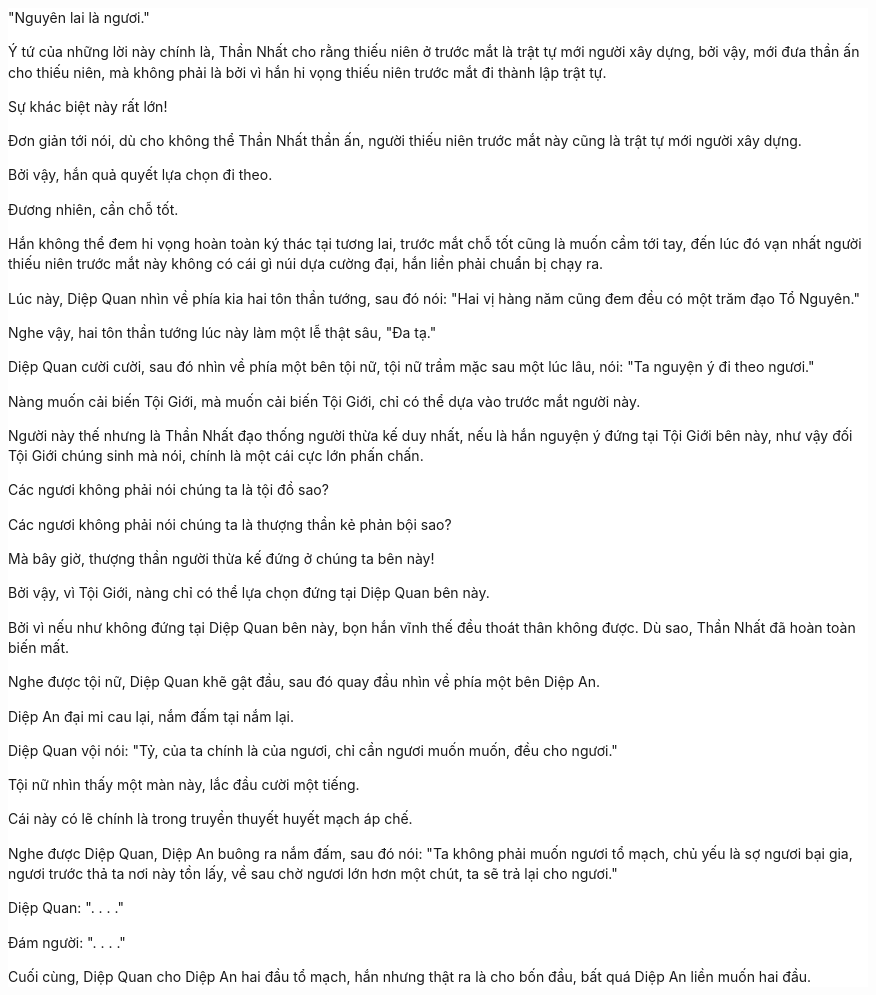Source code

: "Nguyên lai là ngươi."

Ý tứ của những lời này chính là, Thần Nhất cho rằng thiếu niên ở trước mắt là trật tự mới người xây dựng, bởi vậy, mới đưa thần ấn cho thiếu niên, mà không phải là bởi vì hắn hi vọng thiếu niên trước mắt đi thành lập trật tự.

Sự khác biệt này rất lớn!

Đơn giản tới nói, dù cho không thể Thần Nhất thần ấn, người thiếu niên trước mắt này cũng là trật tự mới người xây dựng.

Bởi vậy, hắn quả quyết lựa chọn đi theo.

Đương nhiên, cần chỗ tốt.

Hắn không thể đem hi vọng hoàn toàn ký thác tại tương lai, trước mắt chỗ tốt cũng là muốn cầm tới tay, đến lúc đó vạn nhất người thiếu niên trước mắt này không có cái gì núi dựa cường đại, hắn liền phải chuẩn bị chạy ra.

Lúc này, Diệp Quan nhìn về phía kia hai tôn thần tướng, sau đó nói: "Hai vị hàng năm cũng đem đều có một trăm đạo Tổ Nguyên."

Nghe vậy, hai tôn thần tướng lúc này làm một lễ thật sâu, "Đa tạ."

Diệp Quan cười cười, sau đó nhìn về phía một bên tội nữ, tội nữ trầm mặc sau một lúc lâu, nói: "Ta nguyện ý đi theo ngươi."

Nàng muốn cải biến Tội Giới, mà muốn cải biến Tội Giới, chỉ có thể dựa vào trước mắt người này.

Người này thế nhưng là Thần Nhất đạo thống người thừa kế duy nhất, nếu là hắn nguyện ý đứng tại Tội Giới bên này, như vậy đối Tội Giới chúng sinh mà nói, chính là một cái cực lớn phấn chấn.

Các ngươi không phải nói chúng ta là tội đồ sao?

Các ngươi không phải nói chúng ta là thượng thần kẻ phản bội sao?

Mà bây giờ, thượng thần người thừa kế đứng ở chúng ta bên này!

Bởi vậy, vì Tội Giới, nàng chỉ có thể lựa chọn đứng tại Diệp Quan bên này.

Bởi vì nếu như không đứng tại Diệp Quan bên này, bọn hắn vĩnh thế đều thoát thân không được. Dù sao, Thần Nhất đã hoàn toàn biến mất.

Nghe được tội nữ, Diệp Quan khẽ gật đầu, sau đó quay đầu nhìn về phía một bên Diệp An.

Diệp An đại mi cau lại, nắm đấm tại nắm lại.

Diệp Quan vội nói: "Tỷ, của ta chính là của ngươi, chỉ cần ngươi muốn muốn, đều cho ngươi."

Tội nữ nhìn thấy một màn này, lắc đầu cười một tiếng.

Cái này có lẽ chính là trong truyền thuyết huyết mạch áp chế.

Nghe được Diệp Quan, Diệp An buông ra nắm đấm, sau đó nói: "Ta không phải muốn ngươi tổ mạch, chủ yếu là sợ ngươi bại gia, ngươi trước thả ta nơi này tồn lấy, về sau chờ ngươi lớn hơn một chút, ta sẽ trả lại cho ngươi."

Diệp Quan: ". . . ."

Đám người: ". . . ."

Cuối cùng, Diệp Quan cho Diệp An hai đầu tổ mạch, hắn nhưng thật ra là cho bốn đầu, bất quá Diệp An liền muốn hai đầu.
____________
__TASK BRIEF__: From the first line to the last, retype the entries above exactly, minus the pictures.

__SOLUTION TO THE EXERCISE__:
Source code

: "Nguyên lai là ngươi."

Ý tứ của những lời này chính là, Thần Nhất cho rằng thiếu niên ở trước mắt là trật tự mới người xây dựng, bởi vậy, mới đưa thần ấn cho thiếu niên, mà không phải là bởi vì hắn hi vọng thiếu niên trước mắt đi thành lập trật tự.

Sự khác biệt này rất lớn!

Đơn giản tới nói, dù cho không thể Thần Nhất thần ấn, người thiếu niên trước mắt này cũng là trật tự mới người xây dựng.

Bởi vậy, hắn quả quyết lựa chọn đi theo.

Đương nhiên, cần chỗ tốt.

Hắn không thể đem hi vọng hoàn toàn ký thác tại tương lai, trước mắt chỗ tốt cũng là muốn cầm tới tay, đến lúc đó vạn nhất người thiếu niên trước mắt này không có cái gì núi dựa cường đại, hắn liền phải chuẩn bị chạy ra.

Lúc này, Diệp Quan nhìn về phía kia hai tôn thần tướng, sau đó nói: "Hai vị hàng năm cũng đem đều có một trăm đạo Tổ Nguyên."

Nghe vậy, hai tôn thần tướng lúc này làm một lễ thật sâu, "Đa tạ."

Diệp Quan cười cười, sau đó nhìn về phía một bên tội nữ, tội nữ trầm mặc sau một lúc lâu, nói: "Ta nguyện ý đi theo ngươi."

Nàng muốn cải biến Tội Giới, mà muốn cải biến Tội Giới, chỉ có thể dựa vào trước mắt người này.

Người này thế nhưng là Thần Nhất đạo thống người thừa kế duy nhất, nếu là hắn nguyện ý đứng tại Tội Giới bên này, như vậy đối Tội Giới chúng sinh mà nói, chính là một cái cực lớn phấn chấn.

Các ngươi không phải nói chúng ta là tội đồ sao?

Các ngươi không phải nói chúng ta là thượng thần kẻ phản bội sao?

Mà bây giờ, thượng thần người thừa kế đứng ở chúng ta bên này!

Bởi vậy, vì Tội Giới, nàng chỉ có thể lựa chọn đứng tại Diệp Quan bên này.

Bởi vì nếu như không đứng tại Diệp Quan bên này, bọn hắn vĩnh thế đều thoát thân không được. Dù sao, Thần Nhất đã hoàn toàn biến mất.

Nghe được tội nữ, Diệp Quan khẽ gật đầu, sau đó quay đầu nhìn về phía một bên Diệp An.

Diệp An đại mi cau lại, nắm đấm tại nắm lại.

Diệp Quan vội nói: "Tỷ, của ta chính là của ngươi, chỉ cần ngươi muốn muốn, đều cho ngươi."

Tội nữ nhìn thấy một màn này, lắc đầu cười một tiếng.

Cái này có lẽ chính là trong truyền thuyết huyết mạch áp chế.

Nghe được Diệp Quan, Diệp An buông ra nắm đấm, sau đó nói: "Ta không phải muốn ngươi tổ mạch, chủ yếu là sợ ngươi bại gia, ngươi trước thả ta nơi này tồn lấy, về sau chờ ngươi lớn hơn một chút, ta sẽ trả lại cho ngươi."

Diệp Quan: ". . . ."

Đám người: ". . . ."

Cuối cùng, Diệp Quan cho Diệp An hai đầu tổ mạch, hắn nhưng thật ra là cho bốn đầu, bất quá Diệp An liền muốn hai đầu.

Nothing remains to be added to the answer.